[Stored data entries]

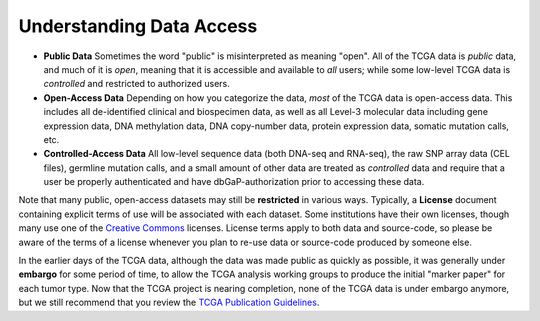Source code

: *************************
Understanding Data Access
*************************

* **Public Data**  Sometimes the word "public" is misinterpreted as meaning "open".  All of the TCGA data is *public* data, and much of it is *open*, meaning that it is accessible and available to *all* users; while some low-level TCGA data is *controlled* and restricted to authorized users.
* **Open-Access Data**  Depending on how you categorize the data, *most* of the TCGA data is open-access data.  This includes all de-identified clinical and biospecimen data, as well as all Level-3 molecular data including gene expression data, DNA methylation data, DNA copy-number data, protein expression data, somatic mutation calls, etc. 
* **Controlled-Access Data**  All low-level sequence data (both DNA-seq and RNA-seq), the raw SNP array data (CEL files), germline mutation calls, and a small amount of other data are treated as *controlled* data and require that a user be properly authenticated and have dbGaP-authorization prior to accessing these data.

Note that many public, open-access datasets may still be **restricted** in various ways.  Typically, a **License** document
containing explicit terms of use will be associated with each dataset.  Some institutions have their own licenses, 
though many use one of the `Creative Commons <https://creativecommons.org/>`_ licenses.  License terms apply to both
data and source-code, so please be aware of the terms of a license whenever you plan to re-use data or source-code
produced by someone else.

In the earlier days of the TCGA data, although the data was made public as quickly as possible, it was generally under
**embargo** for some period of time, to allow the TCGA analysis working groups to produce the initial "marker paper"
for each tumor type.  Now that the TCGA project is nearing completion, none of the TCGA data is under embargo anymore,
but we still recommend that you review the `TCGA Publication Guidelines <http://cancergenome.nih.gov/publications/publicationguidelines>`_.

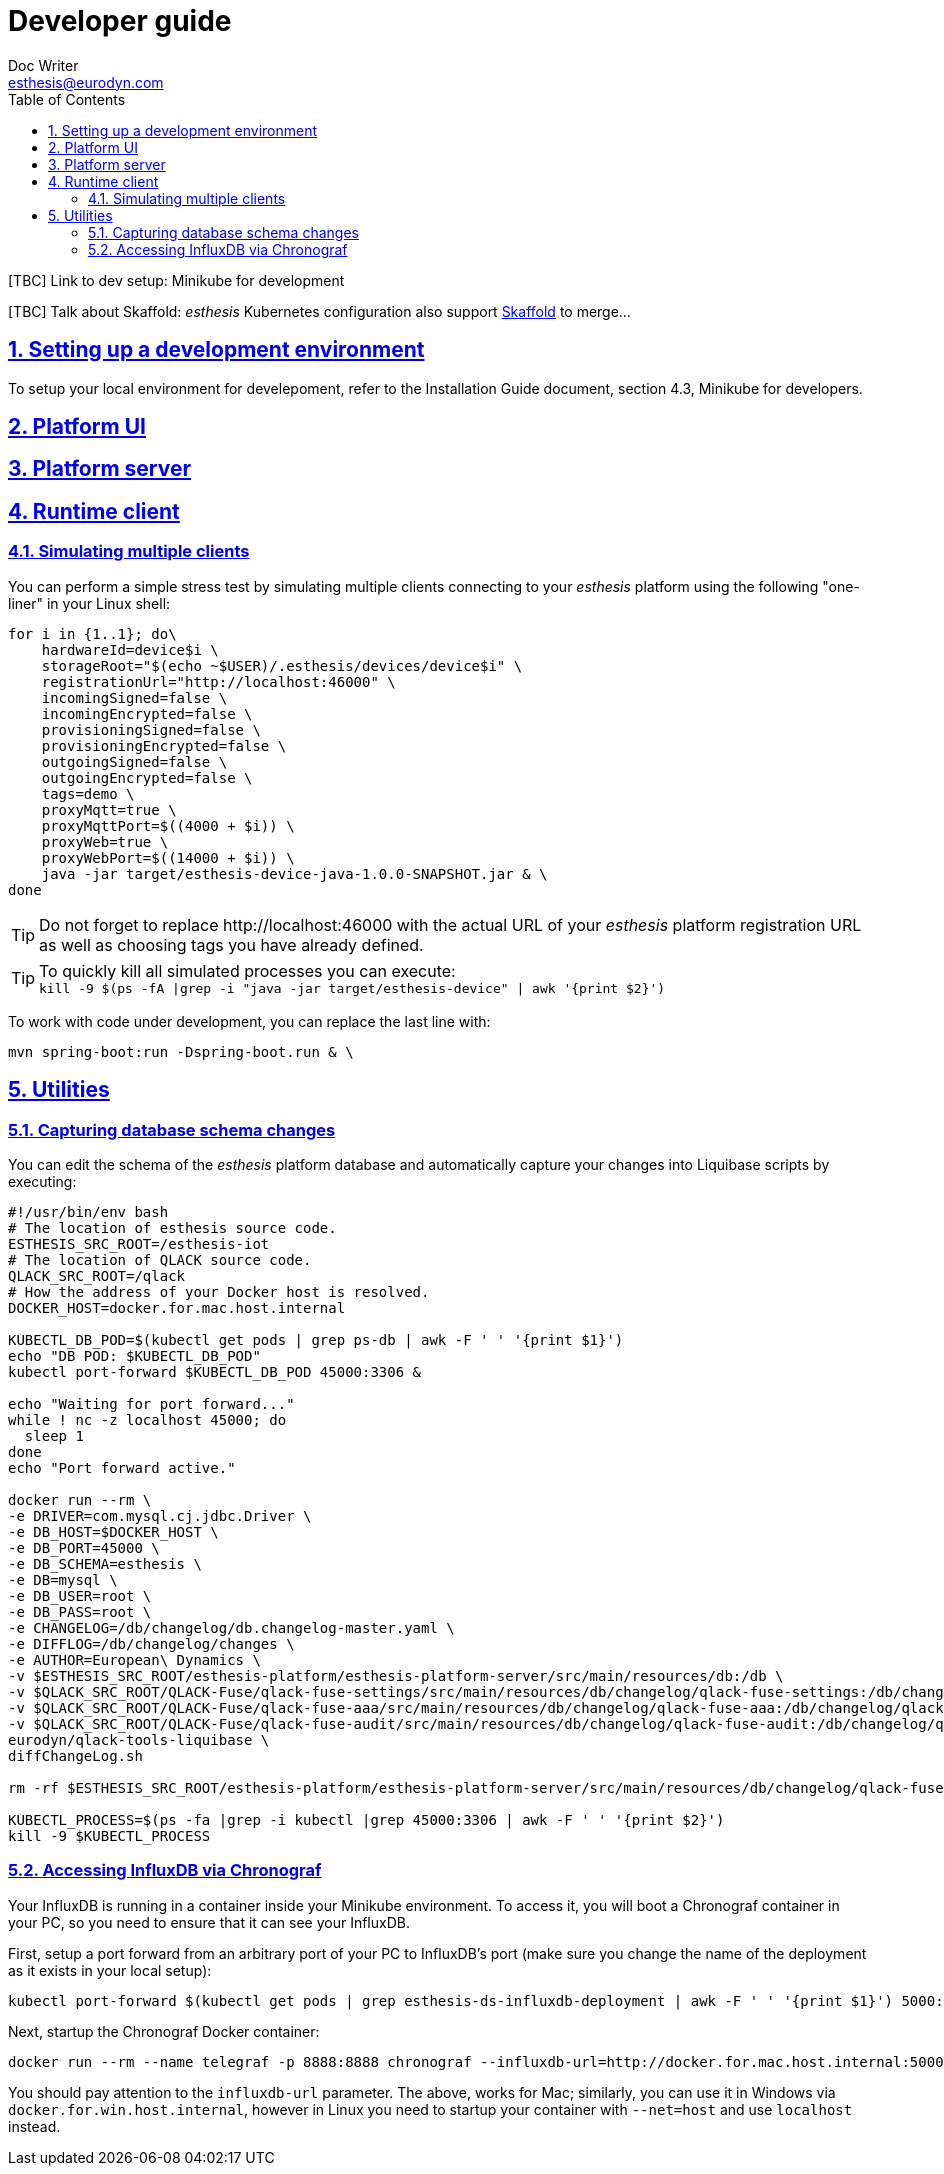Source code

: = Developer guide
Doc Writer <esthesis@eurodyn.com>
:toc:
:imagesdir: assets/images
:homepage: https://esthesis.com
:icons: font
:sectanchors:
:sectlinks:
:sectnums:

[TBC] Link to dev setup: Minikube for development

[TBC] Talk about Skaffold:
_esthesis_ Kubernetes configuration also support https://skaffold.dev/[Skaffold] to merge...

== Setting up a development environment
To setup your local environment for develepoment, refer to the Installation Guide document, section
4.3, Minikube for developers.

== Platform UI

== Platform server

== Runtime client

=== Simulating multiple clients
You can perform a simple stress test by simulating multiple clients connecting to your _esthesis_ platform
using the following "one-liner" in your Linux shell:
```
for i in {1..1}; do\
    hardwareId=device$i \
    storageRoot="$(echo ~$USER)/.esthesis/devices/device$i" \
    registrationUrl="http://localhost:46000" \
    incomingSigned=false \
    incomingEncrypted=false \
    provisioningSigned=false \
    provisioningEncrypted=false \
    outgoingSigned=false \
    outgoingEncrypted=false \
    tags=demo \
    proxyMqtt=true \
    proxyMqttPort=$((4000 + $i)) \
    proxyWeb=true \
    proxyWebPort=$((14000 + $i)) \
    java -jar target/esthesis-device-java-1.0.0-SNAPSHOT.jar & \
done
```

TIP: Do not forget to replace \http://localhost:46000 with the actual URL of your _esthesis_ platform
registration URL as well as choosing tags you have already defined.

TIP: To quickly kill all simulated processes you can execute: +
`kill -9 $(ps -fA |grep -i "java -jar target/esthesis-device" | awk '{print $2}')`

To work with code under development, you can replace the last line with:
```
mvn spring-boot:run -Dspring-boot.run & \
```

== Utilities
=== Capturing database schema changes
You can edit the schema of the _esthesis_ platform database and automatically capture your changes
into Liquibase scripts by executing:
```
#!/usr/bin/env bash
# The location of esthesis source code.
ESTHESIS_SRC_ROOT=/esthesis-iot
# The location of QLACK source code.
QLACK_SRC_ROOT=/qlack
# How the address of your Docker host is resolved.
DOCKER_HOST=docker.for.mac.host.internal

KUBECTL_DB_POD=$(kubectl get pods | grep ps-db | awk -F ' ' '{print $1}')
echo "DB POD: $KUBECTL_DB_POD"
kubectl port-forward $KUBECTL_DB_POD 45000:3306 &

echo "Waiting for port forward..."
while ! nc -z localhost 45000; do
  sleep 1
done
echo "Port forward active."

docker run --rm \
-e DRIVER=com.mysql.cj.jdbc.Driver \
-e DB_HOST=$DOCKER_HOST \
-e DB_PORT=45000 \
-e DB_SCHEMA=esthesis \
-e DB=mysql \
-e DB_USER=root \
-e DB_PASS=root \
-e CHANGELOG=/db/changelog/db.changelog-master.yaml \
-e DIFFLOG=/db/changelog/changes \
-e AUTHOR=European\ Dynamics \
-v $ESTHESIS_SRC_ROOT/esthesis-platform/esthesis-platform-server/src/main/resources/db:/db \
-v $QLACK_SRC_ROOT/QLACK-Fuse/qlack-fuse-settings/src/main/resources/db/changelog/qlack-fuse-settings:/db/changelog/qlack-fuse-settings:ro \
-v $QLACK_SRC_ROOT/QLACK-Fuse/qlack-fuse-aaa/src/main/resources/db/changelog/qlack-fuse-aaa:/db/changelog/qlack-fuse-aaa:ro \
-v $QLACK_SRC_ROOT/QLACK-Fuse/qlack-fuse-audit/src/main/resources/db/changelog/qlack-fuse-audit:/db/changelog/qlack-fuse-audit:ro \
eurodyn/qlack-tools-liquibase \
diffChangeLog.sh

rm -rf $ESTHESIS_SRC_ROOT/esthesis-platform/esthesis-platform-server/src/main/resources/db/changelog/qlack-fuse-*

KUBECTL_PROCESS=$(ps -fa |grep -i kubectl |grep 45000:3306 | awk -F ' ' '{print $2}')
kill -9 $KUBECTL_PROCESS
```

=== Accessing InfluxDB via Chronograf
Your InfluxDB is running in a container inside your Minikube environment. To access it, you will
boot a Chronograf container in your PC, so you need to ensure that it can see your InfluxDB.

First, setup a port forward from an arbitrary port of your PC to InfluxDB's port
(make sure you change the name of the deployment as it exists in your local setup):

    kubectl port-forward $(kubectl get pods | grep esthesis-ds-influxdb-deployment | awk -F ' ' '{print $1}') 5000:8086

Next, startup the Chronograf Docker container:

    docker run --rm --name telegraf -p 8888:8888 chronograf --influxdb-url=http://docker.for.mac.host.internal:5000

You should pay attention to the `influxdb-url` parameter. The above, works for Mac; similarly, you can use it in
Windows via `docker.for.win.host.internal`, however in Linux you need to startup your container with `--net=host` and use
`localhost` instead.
--
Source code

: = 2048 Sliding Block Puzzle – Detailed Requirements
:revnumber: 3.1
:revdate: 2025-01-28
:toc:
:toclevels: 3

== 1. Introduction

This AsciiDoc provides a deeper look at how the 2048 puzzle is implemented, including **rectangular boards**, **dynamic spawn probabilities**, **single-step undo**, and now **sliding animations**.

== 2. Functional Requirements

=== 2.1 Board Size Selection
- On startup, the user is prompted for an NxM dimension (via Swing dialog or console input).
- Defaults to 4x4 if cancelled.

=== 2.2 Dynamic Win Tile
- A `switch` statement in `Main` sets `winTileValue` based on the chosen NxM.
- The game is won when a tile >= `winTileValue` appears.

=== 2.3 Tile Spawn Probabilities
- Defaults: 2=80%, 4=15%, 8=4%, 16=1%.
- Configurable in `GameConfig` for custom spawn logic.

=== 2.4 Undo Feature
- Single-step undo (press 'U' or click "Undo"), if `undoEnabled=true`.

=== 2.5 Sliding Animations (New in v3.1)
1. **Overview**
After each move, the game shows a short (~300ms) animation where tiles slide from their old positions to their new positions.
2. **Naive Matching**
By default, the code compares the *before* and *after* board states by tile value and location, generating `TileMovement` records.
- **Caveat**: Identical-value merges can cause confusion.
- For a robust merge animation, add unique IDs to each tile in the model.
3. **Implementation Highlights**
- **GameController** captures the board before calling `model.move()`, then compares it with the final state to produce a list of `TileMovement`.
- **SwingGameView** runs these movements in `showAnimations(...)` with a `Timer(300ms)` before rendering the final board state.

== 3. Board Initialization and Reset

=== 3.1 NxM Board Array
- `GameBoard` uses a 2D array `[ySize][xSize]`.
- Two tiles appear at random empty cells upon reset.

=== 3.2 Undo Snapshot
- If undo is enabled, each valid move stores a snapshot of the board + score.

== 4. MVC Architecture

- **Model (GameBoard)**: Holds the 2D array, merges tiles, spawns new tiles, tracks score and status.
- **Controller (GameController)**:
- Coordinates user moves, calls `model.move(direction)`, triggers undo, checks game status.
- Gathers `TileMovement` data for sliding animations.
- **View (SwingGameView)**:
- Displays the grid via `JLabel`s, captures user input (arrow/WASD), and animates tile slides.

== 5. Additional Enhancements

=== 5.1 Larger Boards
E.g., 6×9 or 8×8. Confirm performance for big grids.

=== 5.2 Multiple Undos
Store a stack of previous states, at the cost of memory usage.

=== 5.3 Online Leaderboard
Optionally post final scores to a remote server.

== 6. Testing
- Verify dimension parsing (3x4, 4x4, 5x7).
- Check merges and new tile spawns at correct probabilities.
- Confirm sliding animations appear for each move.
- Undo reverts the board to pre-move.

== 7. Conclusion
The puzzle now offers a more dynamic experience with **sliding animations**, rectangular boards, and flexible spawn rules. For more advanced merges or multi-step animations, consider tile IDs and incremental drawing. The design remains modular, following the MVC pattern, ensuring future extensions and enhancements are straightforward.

**What to do:** Look over the records above and copy each line that includes the string "controlled".

**The completed task:**
* **Public Data**  Sometimes the word "public" is misinterpreted as meaning "open".  All of the TCGA data is *public* data, and much of it is *open*, meaning that it is accessible and available to *all* users; while some low-level TCGA data is *controlled* and restricted to authorized users.
* **Controlled-Access Data**  All low-level sequence data (both DNA-seq and RNA-seq), the raw SNP array data (CEL files), germline mutation calls, and a small amount of other data are treated as *controlled* data and require that a user be properly authenticated and have dbGaP-authorization prior to accessing these data.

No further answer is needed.